• **TEXTO DE ORIGEM**:
Marcos acabou de assumir a função de assessor jurídico em um conselho de fiscalização profissional. Assim que começou a exercer suas atribuições, deparou-se com três afirmações dadas por diretores do Conselho a respeito do regime jurídico dessas figuras: I. Os conselhos de fiscalização profissional, como regra, por serem pessoas jurídicas de direito privado, não se submetem à fiscalização do Tribunal de Contas da União. II. Por não estarem incluídos no orçamento público e não se enquadrarem no conceito de Fazenda Pública, a execução de débito de conselho de fiscalização profissional não se submete ao sistema de precatório. III. Os conselhos de fiscalização profissional necessitam, como regra, realizar concurso público, sendo que se adota o regime celetista a seus empregados. Sobre as afirmações anteriores, está correto o que se afirma apenas em
- A)I.

• **MATERIAL APRESENTADO**:
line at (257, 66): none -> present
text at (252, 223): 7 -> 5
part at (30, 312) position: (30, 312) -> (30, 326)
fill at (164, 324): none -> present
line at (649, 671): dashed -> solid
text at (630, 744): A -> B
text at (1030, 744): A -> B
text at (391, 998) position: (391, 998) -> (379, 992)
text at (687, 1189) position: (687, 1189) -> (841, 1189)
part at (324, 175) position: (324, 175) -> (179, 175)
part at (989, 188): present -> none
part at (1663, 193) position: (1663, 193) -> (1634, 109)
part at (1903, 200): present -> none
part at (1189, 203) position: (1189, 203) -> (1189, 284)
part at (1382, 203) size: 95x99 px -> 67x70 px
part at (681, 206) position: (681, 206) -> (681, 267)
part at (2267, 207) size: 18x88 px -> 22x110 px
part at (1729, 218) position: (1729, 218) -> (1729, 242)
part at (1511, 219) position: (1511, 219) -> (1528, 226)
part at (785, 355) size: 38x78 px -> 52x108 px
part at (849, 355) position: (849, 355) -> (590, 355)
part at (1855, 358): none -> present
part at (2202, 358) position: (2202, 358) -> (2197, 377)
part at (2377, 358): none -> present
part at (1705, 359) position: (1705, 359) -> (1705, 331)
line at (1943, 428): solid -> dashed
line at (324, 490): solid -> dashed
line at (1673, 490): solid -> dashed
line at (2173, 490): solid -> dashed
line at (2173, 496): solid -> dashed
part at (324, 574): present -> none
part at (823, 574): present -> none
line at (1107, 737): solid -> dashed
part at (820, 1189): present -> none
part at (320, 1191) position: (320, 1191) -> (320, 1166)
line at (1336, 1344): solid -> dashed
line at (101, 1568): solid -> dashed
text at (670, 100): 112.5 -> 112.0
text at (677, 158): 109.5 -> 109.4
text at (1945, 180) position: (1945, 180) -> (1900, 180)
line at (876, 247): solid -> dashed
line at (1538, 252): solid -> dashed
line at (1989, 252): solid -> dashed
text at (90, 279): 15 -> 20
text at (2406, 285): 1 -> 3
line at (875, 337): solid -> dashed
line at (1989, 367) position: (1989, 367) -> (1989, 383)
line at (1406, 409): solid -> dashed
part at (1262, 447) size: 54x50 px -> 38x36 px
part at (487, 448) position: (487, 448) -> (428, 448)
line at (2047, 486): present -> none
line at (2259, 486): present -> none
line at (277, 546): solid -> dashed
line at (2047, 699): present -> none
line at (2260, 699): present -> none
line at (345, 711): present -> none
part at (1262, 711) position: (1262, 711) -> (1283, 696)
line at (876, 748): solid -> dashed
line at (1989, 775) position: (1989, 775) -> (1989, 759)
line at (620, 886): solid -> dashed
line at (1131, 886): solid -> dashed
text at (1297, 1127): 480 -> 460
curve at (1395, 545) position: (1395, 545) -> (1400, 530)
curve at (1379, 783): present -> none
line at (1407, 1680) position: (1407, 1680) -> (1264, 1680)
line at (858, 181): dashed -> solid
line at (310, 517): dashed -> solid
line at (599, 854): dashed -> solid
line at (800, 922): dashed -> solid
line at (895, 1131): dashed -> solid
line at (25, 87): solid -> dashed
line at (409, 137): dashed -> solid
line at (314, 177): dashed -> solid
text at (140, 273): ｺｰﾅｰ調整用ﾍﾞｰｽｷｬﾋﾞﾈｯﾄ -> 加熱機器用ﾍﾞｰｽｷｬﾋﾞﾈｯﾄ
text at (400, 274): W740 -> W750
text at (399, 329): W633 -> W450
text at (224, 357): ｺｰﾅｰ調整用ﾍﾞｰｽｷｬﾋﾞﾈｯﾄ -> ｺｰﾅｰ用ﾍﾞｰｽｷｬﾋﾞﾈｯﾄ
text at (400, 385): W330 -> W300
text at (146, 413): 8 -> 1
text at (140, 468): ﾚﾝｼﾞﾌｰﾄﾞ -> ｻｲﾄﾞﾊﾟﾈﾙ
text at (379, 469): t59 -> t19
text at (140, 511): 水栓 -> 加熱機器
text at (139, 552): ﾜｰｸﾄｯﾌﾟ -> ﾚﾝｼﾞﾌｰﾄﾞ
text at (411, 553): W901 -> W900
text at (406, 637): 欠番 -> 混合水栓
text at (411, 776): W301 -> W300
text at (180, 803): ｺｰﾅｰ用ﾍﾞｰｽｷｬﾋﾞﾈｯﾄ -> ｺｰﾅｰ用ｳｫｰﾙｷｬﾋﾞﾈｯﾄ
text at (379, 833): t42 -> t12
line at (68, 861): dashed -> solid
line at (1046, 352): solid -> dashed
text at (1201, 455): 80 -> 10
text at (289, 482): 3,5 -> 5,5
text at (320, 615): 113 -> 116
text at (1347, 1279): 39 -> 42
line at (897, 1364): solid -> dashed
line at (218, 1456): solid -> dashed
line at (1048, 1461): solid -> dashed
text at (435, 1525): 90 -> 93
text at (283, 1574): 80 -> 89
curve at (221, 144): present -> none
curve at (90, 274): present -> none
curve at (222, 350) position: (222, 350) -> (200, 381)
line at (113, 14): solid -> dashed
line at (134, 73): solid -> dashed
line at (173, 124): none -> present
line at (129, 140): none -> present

• **INSTRUÇÕES DO EXERCÍCIO**: De acordo com o texto sobre conselhos de fiscalização profissional, que função Marcos acabou de assumir?

• **RESOLUÇÃO DA TAREFA**: A função de assessor jurídico em um conselho de fiscalização profissional.